Not all communities are affected equally by police militarization. State and local agencies have amassed and deployed military arsenals generally to wage the failed War on Drugs, a war that has been fought disproportionately in communities of color. A recent report by the ACLU, which studied more than 800 SWAT deployments by law enforcement agencies between 2011 and 2012, found that 79% of deployments were for the purpose of searching a person’s home and in those deployments 42% of the people affected were Black and 12% were Latino.
Eisenhower feared many aspects of the military-industrial complex, but he never envisioned that the weapons it created would be turned on the American people, much less a discrete subset of them.
However, his prescription – that “[o]nly an alert and knowledgeable citizenry” can ensure that “security and liberty may prosper together” – applies today. The militarization of the police has occurred largely without public discussion or oversight. The public must interject itself now.
TAKE ACTION: Our communities are not war zones. Tell the Departments of Defense, Homeland Security and Justice to stop funneling billions into the militarization of state and local police forces.
The public has a right to know how law enforcement agencies are policing its communities and to judge whether they have unnecessarily turned many of our neighborhoods into war zones. The public should demand that state and local governments impose restraints on and provide transparency and oversight of the use of SWAT and other tactical teams.

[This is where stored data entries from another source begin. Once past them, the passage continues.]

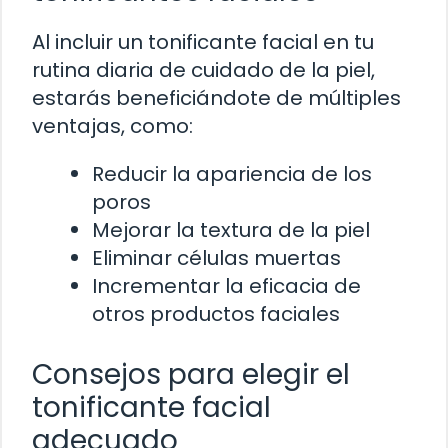
Al incluir un tonificante facial en tu
rutina diaria de cuidado de la piel,
estarás beneficiándote de múltiples
ventajas, como:
Reducir la apariencia de los
poros
Mejorar la textura de la piel
Eliminar células muertas
Incrementar la eficacia de
otros productos faciales
Consejos para elegir el
tonificante facial
adecuado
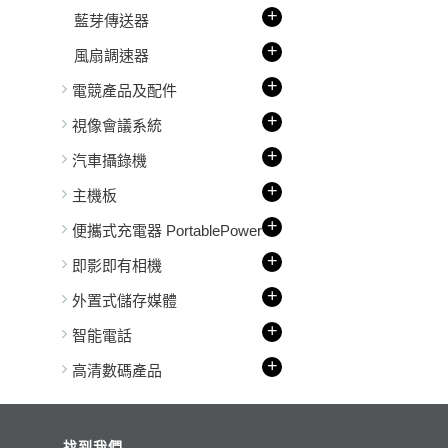
+
藍芽傳送器
+
風扇調速器
+
電競產品及配件
+
視像會議系統
+
汽車攝錄機
+
主機板
+
便攜式充電器 PortablePower
+
即影即有相機
+
外置式儲存媒體
+
智能電話
+
高清數碼產品
找到我們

In response to the public outcry over the excessively militarized response by local police in Ferguson, President Obama has ordered a review of federal programs that supply military equipment to local police departments. Closer to home, two California departments — San Jose and Davis — have opted to return heavily armored vehicles to the military to help keep the trust of the people they serve. The public should keep up the pressure on the government to rein these programs in and prohibit the transfer of automatic and semi-automatic weapons and armored personnel carriers.